Unique: Intentionally curated academic papers (PubMed, ArXiv) and code (GitHub) as core subsets rather than treating them as incidental web scrape byproducts, establishing a precedent for domain-specific data curation in pretraining. This approach ensures models trained on the Pile develop strong performance on technical and scientific tasks without requiring separate fine-tuning or domain-specific pretraining.
vs alternatives: More comprehensive academic and code coverage than web-only datasets (e.g., C4, Common Crawl); comparable to domain-specific datasets (e.g., CodeSearchNet for code, S2ORC for academic papers) but integrated into a single multi-domain corpus for broader generalization
Incorporates two book-focused subsets (Books3 and Gutenberg) providing long-form, narrative text with complex linguistic structures, enabling models to develop strong performance on coherent, multi-paragraph generation and understanding of narrative arcs. Books represent a fundamentally different text distribution than web text (longer documents, more complex grammar, narrative structure) and are valuable for training models intended for creative writing, summarization, or long-context understanding. The inclusion of both contemporary books (Books3) and public-domain classics (Gutenberg) provides temporal and stylistic diversity.

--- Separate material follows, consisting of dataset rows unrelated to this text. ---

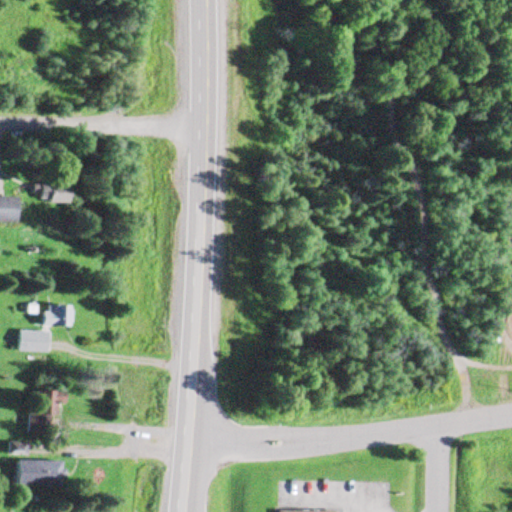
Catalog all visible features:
road: (101, 131)
building: (44, 195)
building: (5, 210)
road: (195, 256)
building: (47, 317)
building: (23, 342)
building: (39, 409)
road: (348, 433)
building: (12, 452)
road: (433, 468)
building: (41, 475)
building: (320, 511)
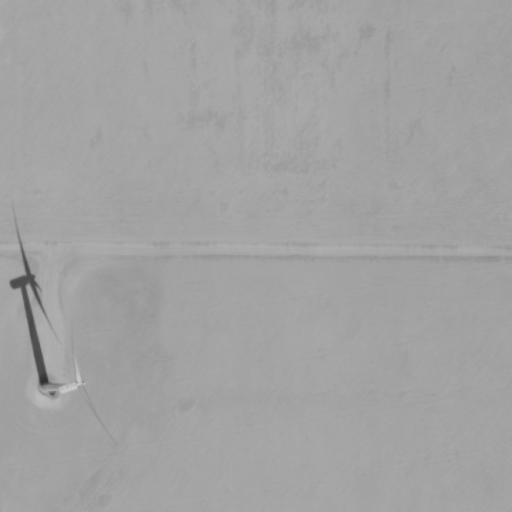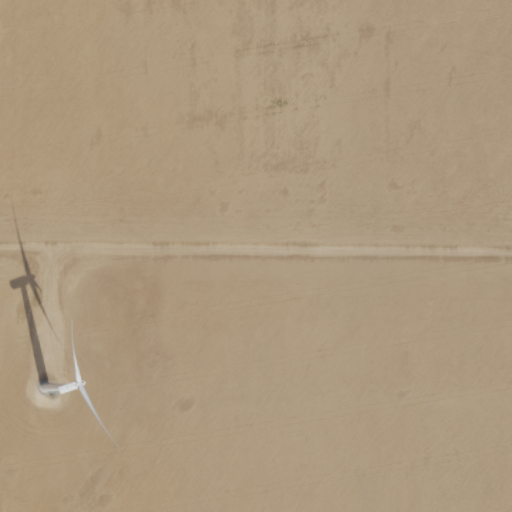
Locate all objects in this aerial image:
wind turbine: (43, 393)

Unique: Explicitly includes book-focused subsets (Books3, Gutenberg) as core components rather than incidental web scrape byproducts, recognizing that long-form narrative text develops different linguistic capabilities than short web snippets. This architectural choice influences model performance on coherence, narrative structure, and long-context understanding.
vs alternatives: More comprehensive book coverage than web-only datasets (e.g., C4); comparable to book-specific datasets (e.g., BookCorpus) but integrated into a multi-domain corpus for broader generalization rather than domain-specific pretraining
Combines two web-derived subsets (OpenWebText2 and Pile-CC) providing broad coverage of diverse web text while applying quality filtering and deduplication to reduce noise compared to raw Common Crawl. OpenWebText2 is derived from URLs shared on Reddit (a proxy for human-curated quality), while Pile-CC is a filtered subset of Common Crawl. Together, these subsets provide web-scale coverage without the extreme noise and duplication of raw web scrapes, balancing breadth with quality.
Unique: Combines Reddit-curated web text (OpenWebText2) with filtered Common Crawl (Pile-CC) rather than relying on raw Common Crawl alone, applying implicit quality filtering through Reddit curation and explicit deduplication/filtering on Pile-CC. This hybrid approach balances web-scale coverage with quality, addressing a key limitation of earlier web-only datasets.
vs alternatives: Higher quality than raw Common Crawl (e.g., C4) due to Reddit curation and filtering; broader coverage than Reddit-only datasets; comparable to Falcon-Refinedweb in approach but with less documented filtering methodology
+4 more capabilities
Verdict
The Pile scores higher at 59/100 vs Dolma at 58/100.